Stored data entries:
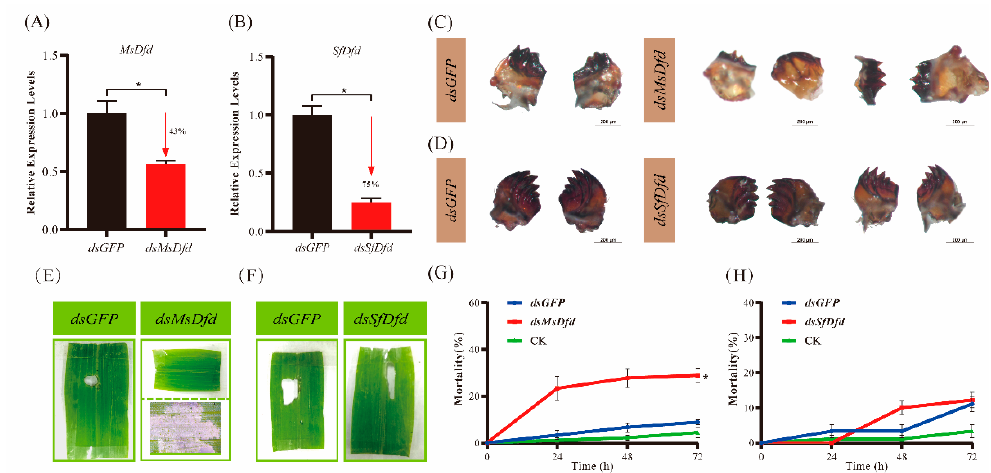
Figure 5. Functions of Dfds in larval mandible development and feeding behavior. Knockdown efficacy of MsDfd ( A ) and SfDfd ( B ). Differences of mRNA levels were analyzed by Student’s t -test ( p < 0.05), with * and red bar showing the significance. The arrow represents the decrease of mRNA levels. Morphological changes of mandibles after knockdown of MsDfd in M. separata ( C ) and SfDfd in S. frugiperda ( D ). Larval feeding changes after knockdown of MsDfd in M. separata ( E ) and SfDfd in S. frugiperda ( F ). Top panel for dsMsDfd : larvae cannot feed on the leaf; Bottom panel for dsMsDfd : larvae can only browse mesophyll ( E , G ) Mortality of newly first instar M. separata feeding on ds MsDfd -containing diet. ( H ) Mortality of newly first instar S. frugiperda feeding on ds SfDfd -containing diet.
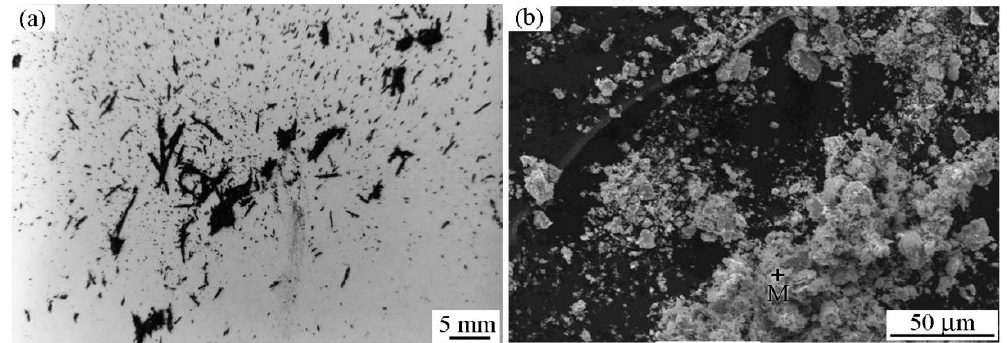
Figure 5. Morphology of wear debris when the RD was not used; H = 26.1 × 10 3 A/m. ( a ) Macro-photograph and ( b ) scanning electron microscope (SEM) image. Table 1. Chemical components of the wear debris (at.%).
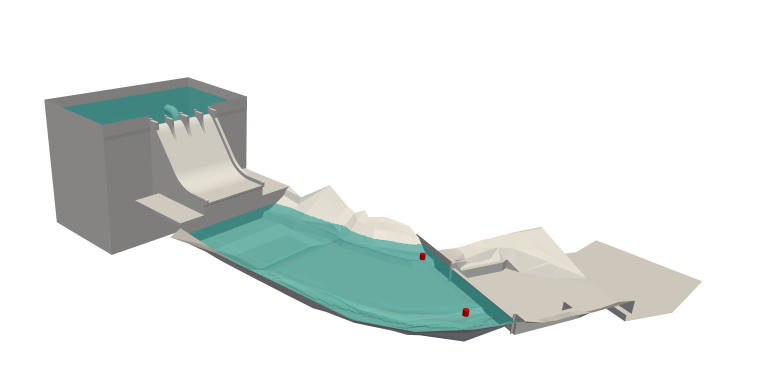
Figure 5. Initial condition of the water level for the configuration with the secondary dam. The two virtual hydrometers used to compare the water level with the experiments upstream of the secondary dam are shown in red.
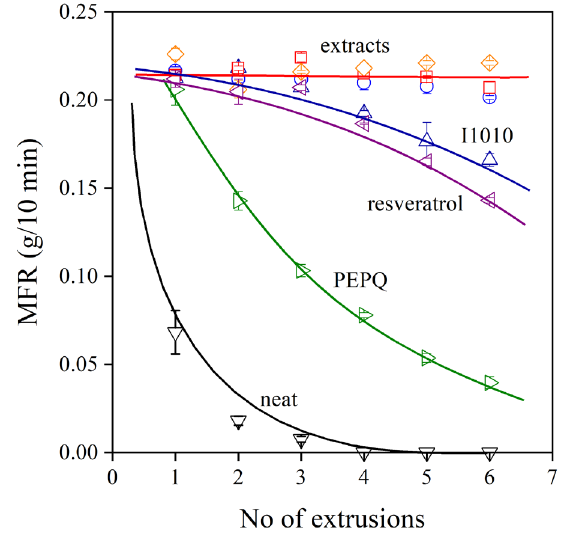
Figure 7. Effect of processing history (number of extrusions) on the viscosity (melt flow rate) of polyethylene processed in the presence of various additive packages. Symbols are the same as in Figure 6.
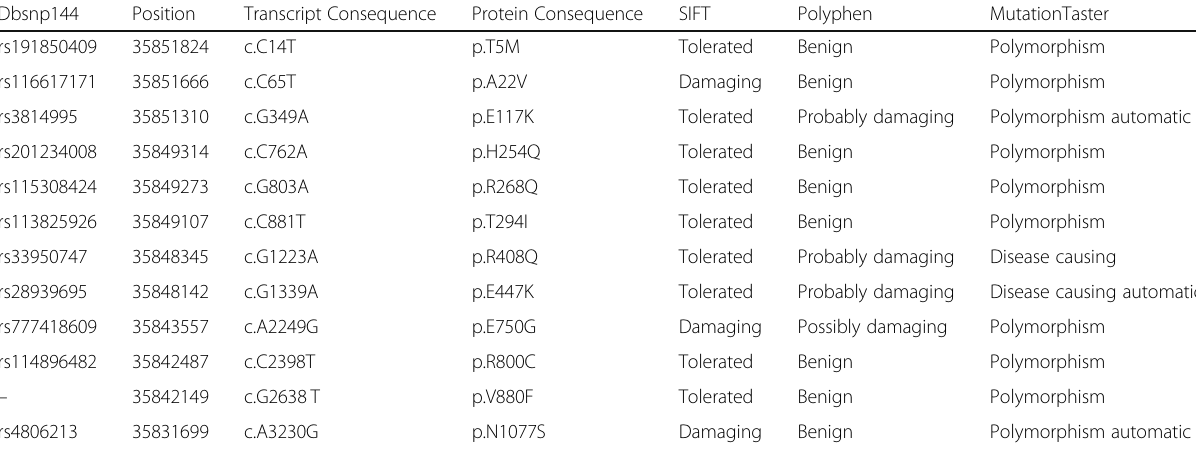
Table 4 Pathogenicity predicted by three software for the non-synonymous mutations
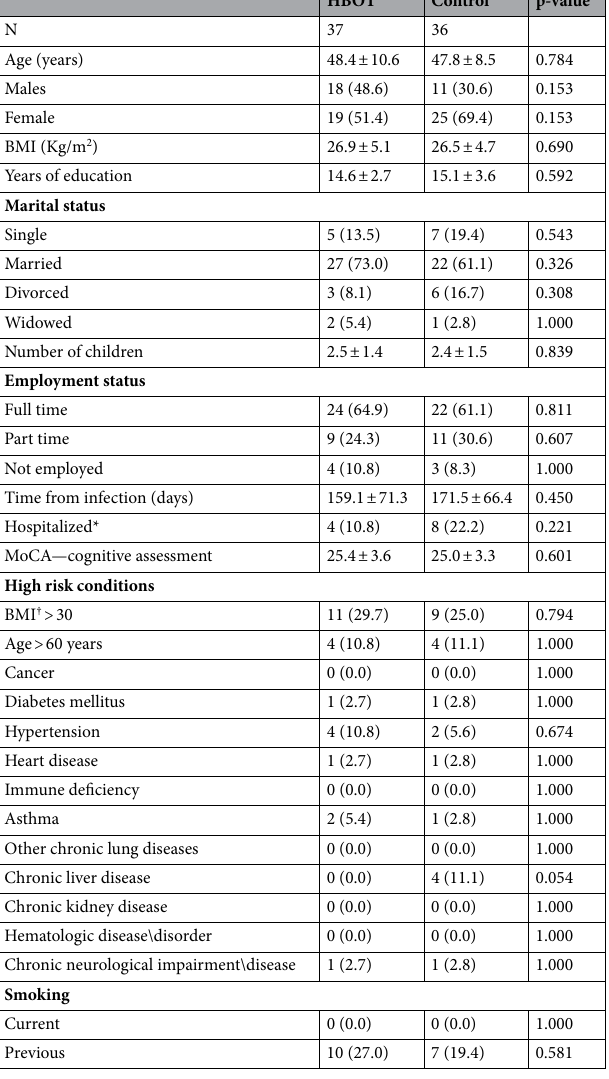
Table 1. Baseline characteristics. Data presented as n (%); continuous data, mean ± SD; † The body-mass index is the weight in kilograms divided by the square of the height in meters. *During COVID-19 infection. MoCA Montreal Cognitive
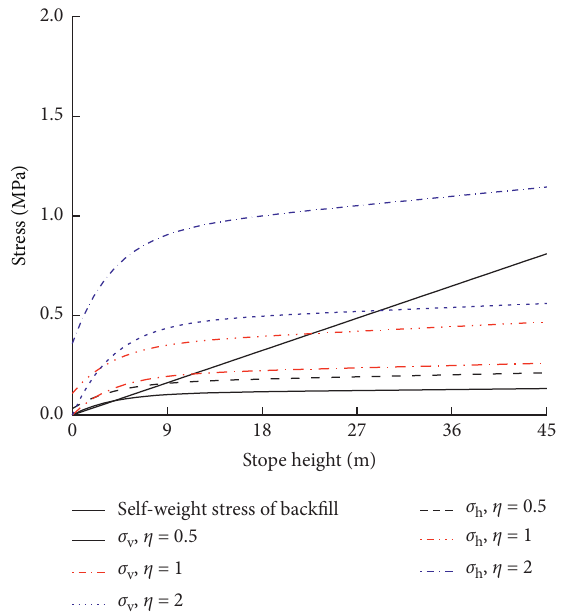
Figure 17: Effect of horizontal stress ratio on the time-dependent stress distribution of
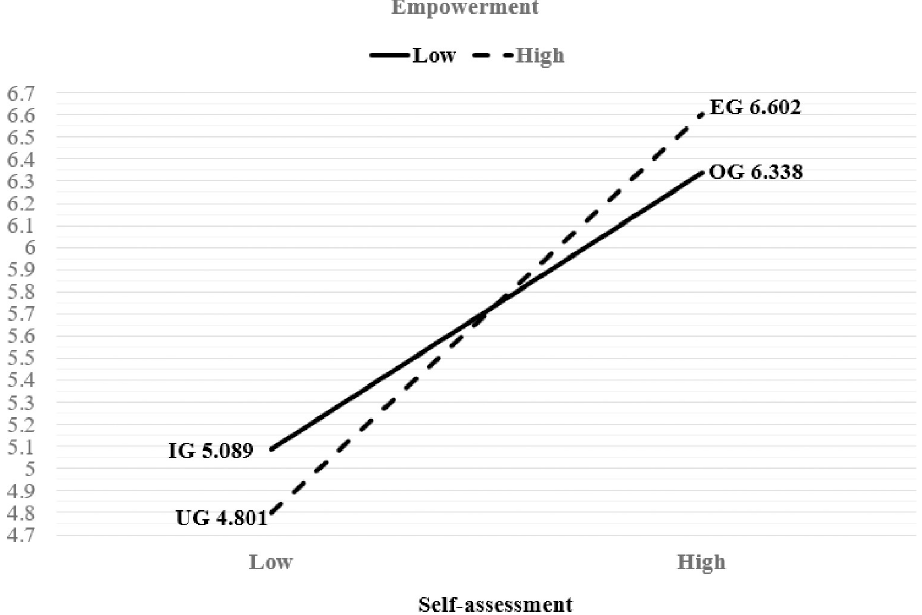
Fig 2. Effects of empowerment and self-assessment on information search behavior.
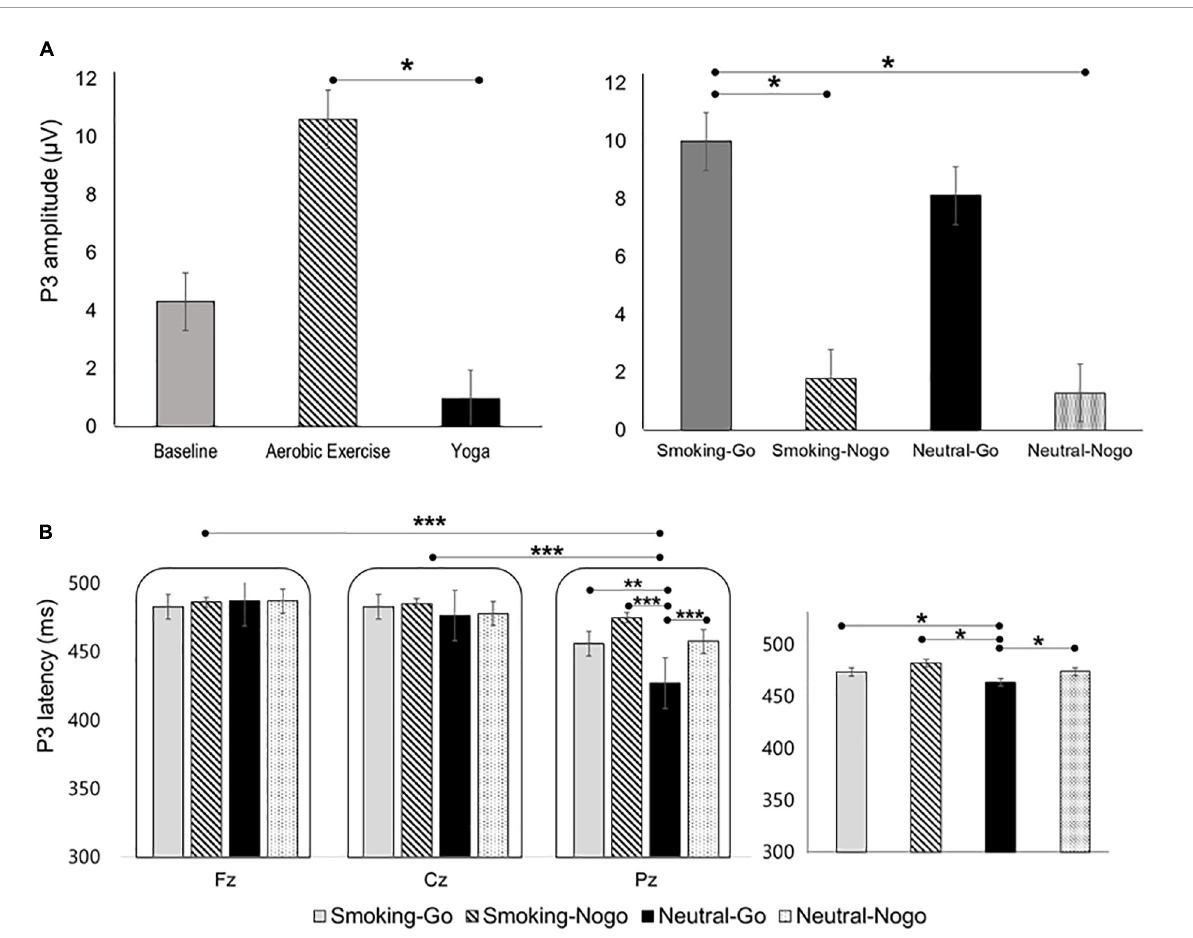
FIGURE3 Differences in (A) P3 amplitudes and (B) latencies as a function of exercise mode, stimulus condition, and region. * p < 0.05; ** p < 0.01; *** p <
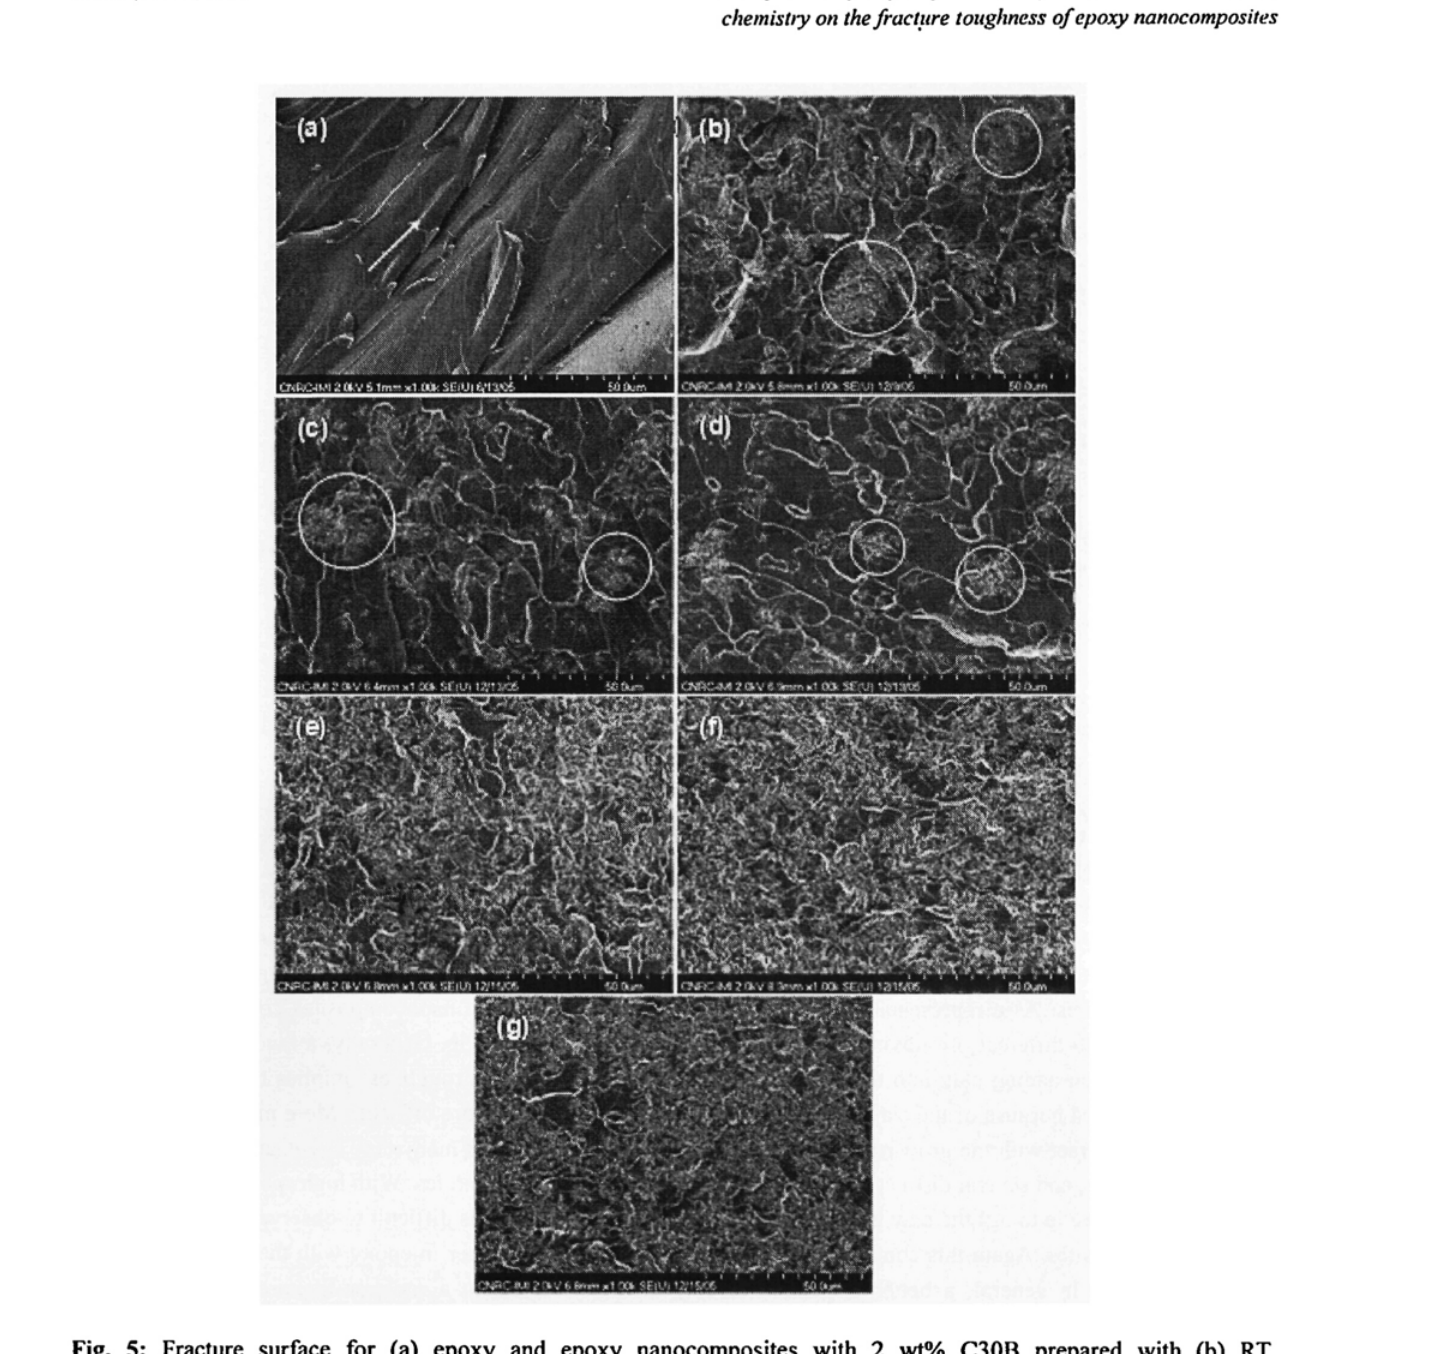
Fig. 5: Fracture surface for (a) epoxy and epoxy nanocomposites with 2 wt% C30B prepared with (b) RT, (c) Tm, (d) TM, (e) RS, (0 TS, and (g)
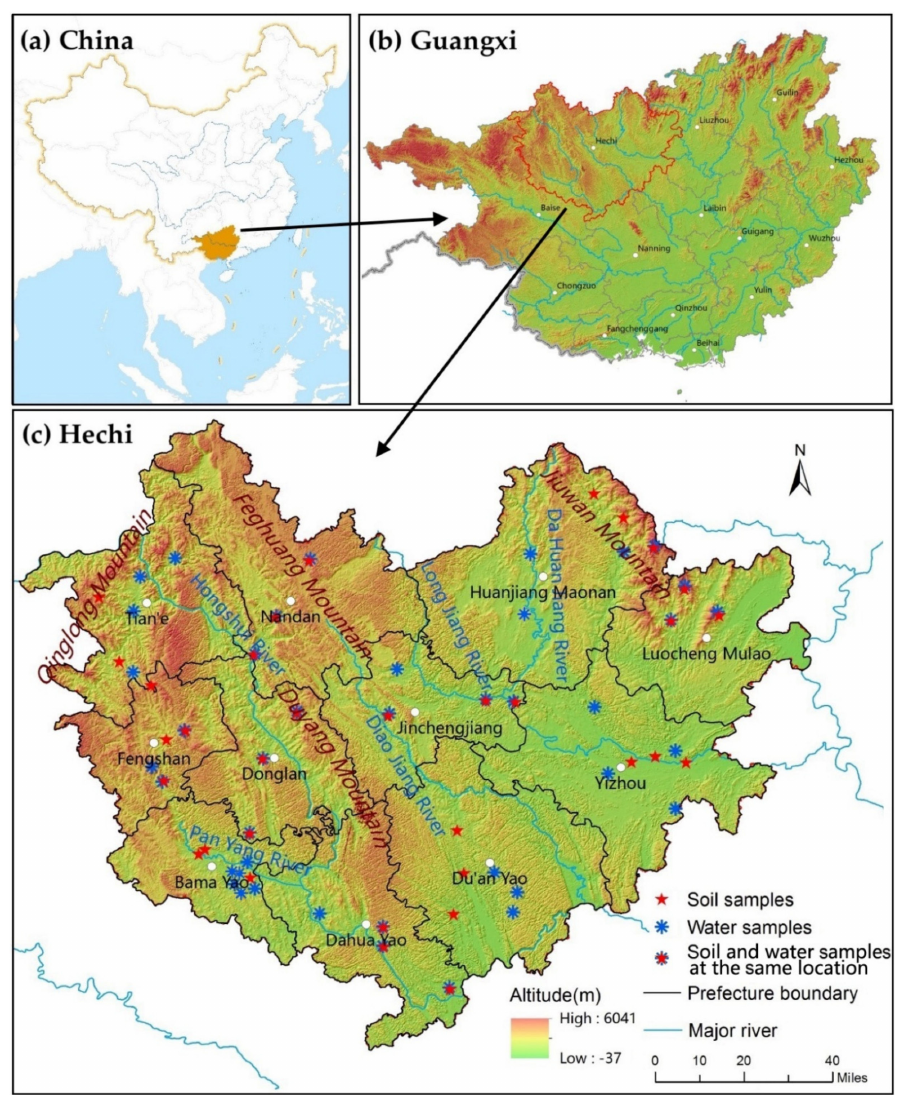
Figure 1. Location of Hechi and its sampling sites( c ) in Guangxi ( b ), China ( a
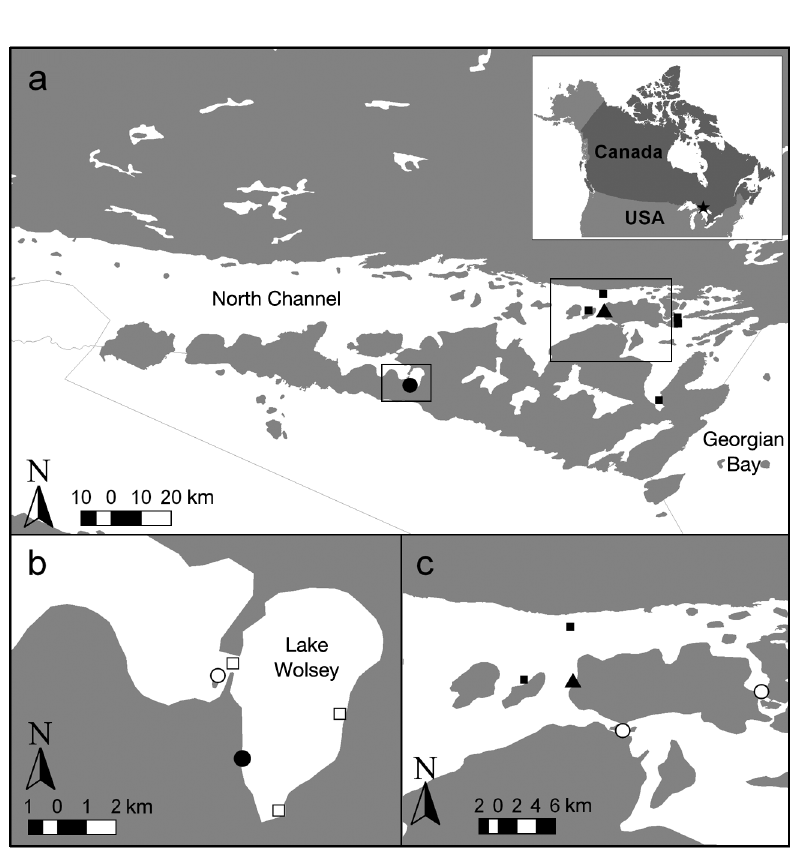
Fig. 1. (a) Study area showing the location of active aquaculture operations around Manitoulin Island (45°48’N, 82°14’W) in the North Channel of Lake Huron, Can- ada. The 2 farms where rainbow trout Oncorhynchus mykiss were released (Farm 1: black triangle; Farm 2: black circle) and nearby aquaculture sites (black squares) are noted. Boxes around farm locations indicate areas shown in detail in lower panels. Locations of radio or acoustic receivers in the vicinity of Farm 2 (b) and Farm 1 (c) are noted (Lotek: open circles; Sonotronics: open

- **Activity**
Wherever a line of the data holds "shown", copy that line.

- **Solution**
Figure 5. Initial condition of the water level for the configuration with the secondary dam. The two virtual hydrometers used to compare the water level with the experiments upstream of the secondary dam are shown in red.
Fig. 1. (a) Study area showing the location of active aquaculture operations around Manitoulin Island (45°48’N, 82°14’W) in the North Channel of Lake Huron, Can- ada. The 2 farms where rainbow trout Oncorhynchus mykiss were released (Farm 1: black triangle; Farm 2: black circle) and nearby aquaculture sites (black squares) are noted. Boxes around farm locations indicate areas shown in detail in lower panels. Locations of radio or acoustic receivers in the vicinity of Farm 2 (b) and Farm 1 (c) are noted (Lotek: open circles; Sonotronics: open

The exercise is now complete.